▶ [What you need to do]: Beginning at the line containing "ROESEN, Jesper" and continuing to the end of the records below, give each line again exactly as it stands, and only those lines.

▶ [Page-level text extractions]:
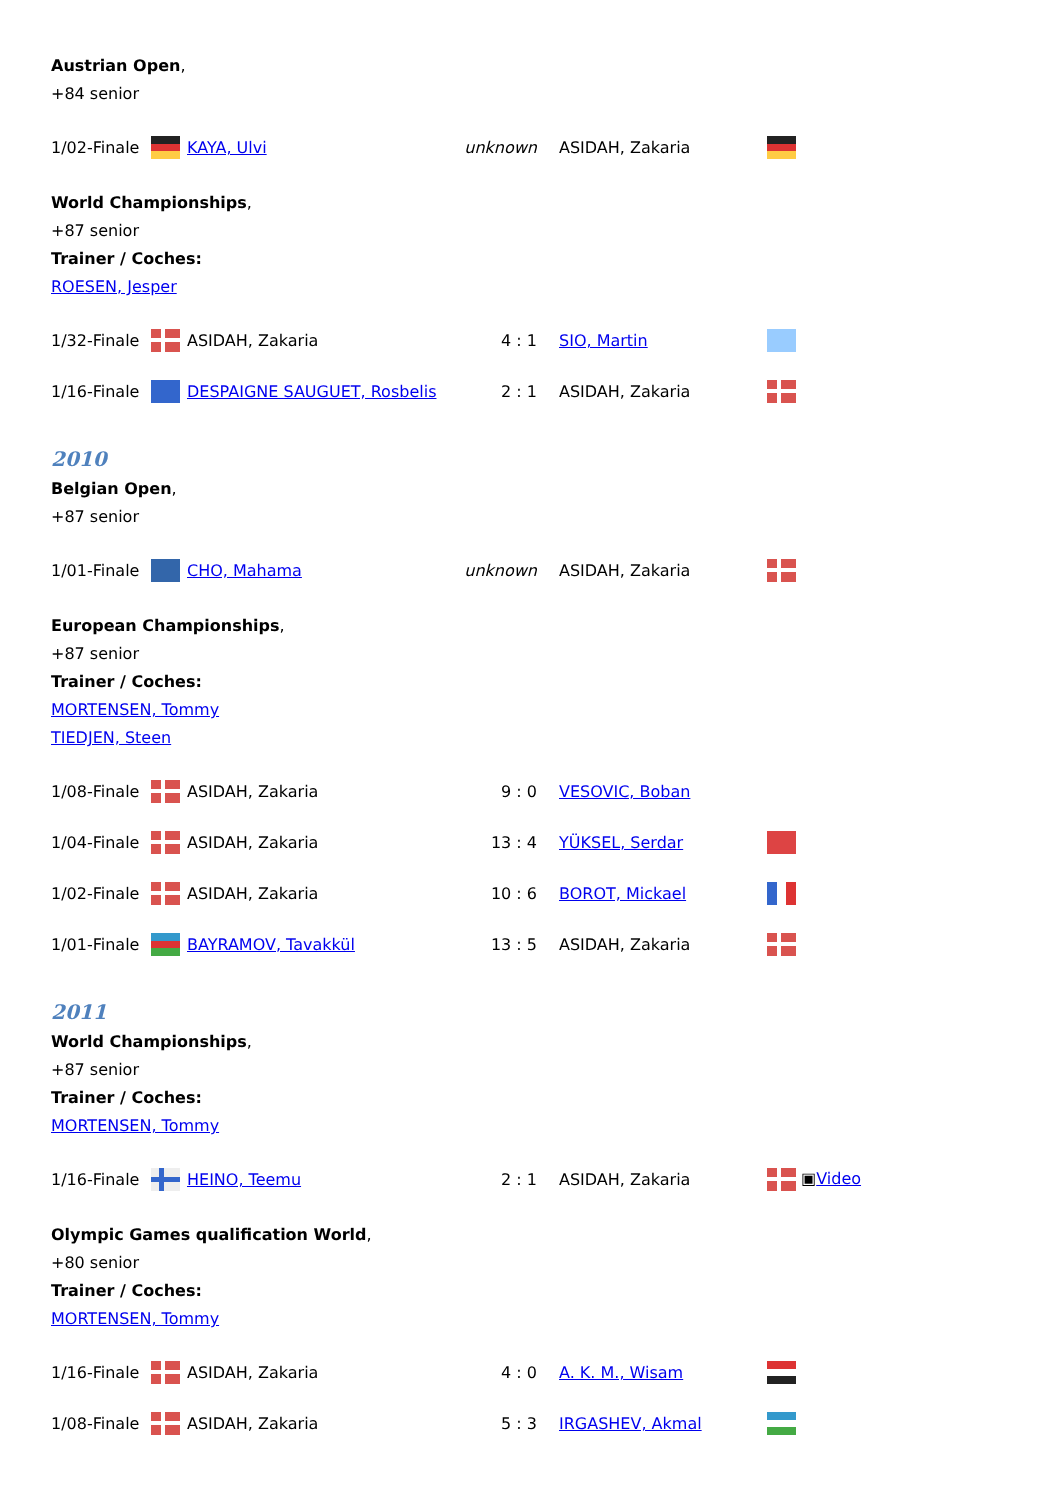Austrian Open,
+84 senior
| 1/02-Finale | | KAYA, Ulvi | unknown | ASIDAH, Zakaria | |
World Championships,
+87 senior
Trainer / Coches:
ROESEN, Jesper
| 1/32-Finale | | ASIDAH, Zakaria | 4 : 1 | SIO, Martin | |
| 1/16-Finale | | DESPAIGNE SAUGUET, Rosbelis | 2 : 1 | ASIDAH, Zakaria | |
2010
Belgian Open,
+87 senior
| 1/01-Finale | | CHO, Mahama | unknown | ASIDAH, Zakaria | |
European Championships,
+87 senior
Trainer / Coches:
MORTENSEN, Tommy
TIEDJEN, Steen
| 1/08-Finale | | ASIDAH, Zakaria | 9 : 0 | VESOVIC, Boban | |
| 1/04-Finale | | ASIDAH, Zakaria | 13 : 4 | YÜKSEL, Serdar | |
| 1/02-Finale | | ASIDAH, Zakaria | 10 : 6 | BOROT, Mickael | |
| 1/01-Finale | | BAYRAMOV, Tavakkül | 13 : 5 | ASIDAH, Zakaria | |
2011
World Championships,
+87 senior
Trainer / Coches:
MORTENSEN, Tommy
| 1/16-Finale | | HEINO, Teemu | 2 : 1 | ASIDAH, Zakaria | ▣ Video |
Olympic Games qualification World,
+80 senior
Trainer / Coches:
MORTENSEN, Tommy
| 1/16-Finale | | ASIDAH, Zakaria | 4 : 0 | A. K. M., Wisam | |
| 1/08-Finale | | ASIDAH, Zakaria | 5 : 3 | IRGASHEV, Akmal | |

▶ [Task solution]:
ROESEN, Jesper
| 1/32-Finale | | ASIDAH, Zakaria | 4 : 1 | SIO, Martin | |
| 1/16-Finale | | DESPAIGNE SAUGUET, Rosbelis | 2 : 1 | ASIDAH, Zakaria | |
2010
Belgian Open,
+87 senior
| 1/01-Finale | | CHO, Mahama | unknown | ASIDAH, Zakaria | |
European Championships,
+87 senior
Trainer / Coches:
MORTENSEN, Tommy
TIEDJEN, Steen
| 1/08-Finale | | ASIDAH, Zakaria | 9 : 0 | VESOVIC, Boban | |
| 1/04-Finale | | ASIDAH, Zakaria | 13 : 4 | YÜKSEL, Serdar | |
| 1/02-Finale | | ASIDAH, Zakaria | 10 : 6 | BOROT, Mickael | |
| 1/01-Finale | | BAYRAMOV, Tavakkül | 13 : 5 | ASIDAH, Zakaria | |
2011
World Championships,
+87 senior
Trainer / Coches:
MORTENSEN, Tommy
| 1/16-Finale | | HEINO, Teemu | 2 : 1 | ASIDAH, Zakaria | ▣ Video |
Olympic Games qualification World,
+80 senior
Trainer / Coches:
MORTENSEN, Tommy
| 1/16-Finale | | ASIDAH, Zakaria | 4 : 0 | A. K. M., Wisam | |
| 1/08-Finale | | ASIDAH, Zakaria | 5 : 3 | IRGASHEV, Akmal | |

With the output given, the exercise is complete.